Facebook Seen as a Disease, Could Lose 80% of Users in 3 Years

It’s now 2014, and it seems like almost everyone on the planet with an internet connection has a Facebook account, or at least knows what Facebook is. The social network grew up with the Web 2.0 movement and helped propel it as the dominating philosophy behind design of the web. With over a billion users, many think that Facebook will never go away. However, scientists at PrincetonUniversity are saying otherwise.

According to a recent report which is being shared throughout the internet (and all over Facebook itself), “academics at Princeton University” report that Facebook “could lose up to 80 percent of its users by 2017.” You might be wondering, how is that possible? There are hundreds of millions of active users ranging from young kids to senior citizens.

What exactly did these researchers base their claims on? They decided to study the demand for social media platforms using the number of Google searches. Essentially they compared MySpace’s Google search history with Facebook’s. After MySpace reached its zenith in 2008, it declined rapidly and ultimately fell into obscurity. The researchers are saying that Facebook reached its peak in December of 2012.

They even went as far to say that the decline of social media platforms like MySpace and Facebook spread and die like a disease. People become bored with the services and move on, much like when masses of people become immune and defeat a disease, preventing it from becoming widespread again.

As you can imagine, this report has generated quite a bit of criticism.

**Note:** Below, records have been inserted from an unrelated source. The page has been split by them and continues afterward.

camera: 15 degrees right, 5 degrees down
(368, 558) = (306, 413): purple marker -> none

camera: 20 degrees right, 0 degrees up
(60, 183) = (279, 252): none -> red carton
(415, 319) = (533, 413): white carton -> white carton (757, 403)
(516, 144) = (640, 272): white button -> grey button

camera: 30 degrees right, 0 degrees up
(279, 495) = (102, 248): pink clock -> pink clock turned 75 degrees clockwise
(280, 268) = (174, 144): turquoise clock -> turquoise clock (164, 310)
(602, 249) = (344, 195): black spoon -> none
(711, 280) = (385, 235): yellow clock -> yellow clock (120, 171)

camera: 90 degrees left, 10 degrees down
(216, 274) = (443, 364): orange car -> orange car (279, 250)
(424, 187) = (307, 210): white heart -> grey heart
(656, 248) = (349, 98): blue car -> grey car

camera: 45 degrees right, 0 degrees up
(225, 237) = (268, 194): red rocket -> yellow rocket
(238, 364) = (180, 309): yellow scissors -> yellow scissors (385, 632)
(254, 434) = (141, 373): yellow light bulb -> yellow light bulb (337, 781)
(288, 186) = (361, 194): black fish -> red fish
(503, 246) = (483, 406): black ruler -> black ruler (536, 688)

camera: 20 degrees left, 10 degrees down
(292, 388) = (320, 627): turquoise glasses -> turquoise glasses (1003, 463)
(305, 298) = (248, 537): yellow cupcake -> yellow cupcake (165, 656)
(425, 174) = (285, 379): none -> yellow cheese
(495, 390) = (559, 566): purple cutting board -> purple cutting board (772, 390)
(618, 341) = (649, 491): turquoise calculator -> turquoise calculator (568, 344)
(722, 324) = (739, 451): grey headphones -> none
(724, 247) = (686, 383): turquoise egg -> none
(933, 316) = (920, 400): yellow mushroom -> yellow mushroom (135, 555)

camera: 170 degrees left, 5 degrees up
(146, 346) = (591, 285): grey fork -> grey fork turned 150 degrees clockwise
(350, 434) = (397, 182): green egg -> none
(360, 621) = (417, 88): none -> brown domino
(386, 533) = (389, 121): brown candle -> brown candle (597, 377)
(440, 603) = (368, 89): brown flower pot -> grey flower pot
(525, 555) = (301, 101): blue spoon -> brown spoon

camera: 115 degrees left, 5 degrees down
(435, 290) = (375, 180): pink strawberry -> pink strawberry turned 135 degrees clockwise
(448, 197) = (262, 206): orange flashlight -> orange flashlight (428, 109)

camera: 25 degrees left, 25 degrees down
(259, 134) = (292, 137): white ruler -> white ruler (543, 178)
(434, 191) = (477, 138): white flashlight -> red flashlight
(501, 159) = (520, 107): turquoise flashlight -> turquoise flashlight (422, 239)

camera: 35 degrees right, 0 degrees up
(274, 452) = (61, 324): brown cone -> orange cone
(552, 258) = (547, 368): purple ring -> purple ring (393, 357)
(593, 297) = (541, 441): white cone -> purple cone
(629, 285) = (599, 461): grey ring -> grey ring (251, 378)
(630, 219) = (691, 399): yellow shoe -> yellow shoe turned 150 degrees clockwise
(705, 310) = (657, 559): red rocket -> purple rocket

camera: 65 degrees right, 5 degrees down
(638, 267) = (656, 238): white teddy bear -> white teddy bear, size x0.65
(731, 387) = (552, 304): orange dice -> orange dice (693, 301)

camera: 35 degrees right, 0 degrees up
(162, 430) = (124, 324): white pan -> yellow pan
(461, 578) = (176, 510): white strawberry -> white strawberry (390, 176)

Today is a different era than 2008. People all over the developing world are using mobile and other technologies to access Facebook and connect with others. The demand is global now, and access for billions more is becoming more possible each day. There’s no way to predict the future, but a majority of the critics on the web are viewing this report with extreme skepticism.

Come 2017, we’ll know if these researchers’ predictions were true, or not.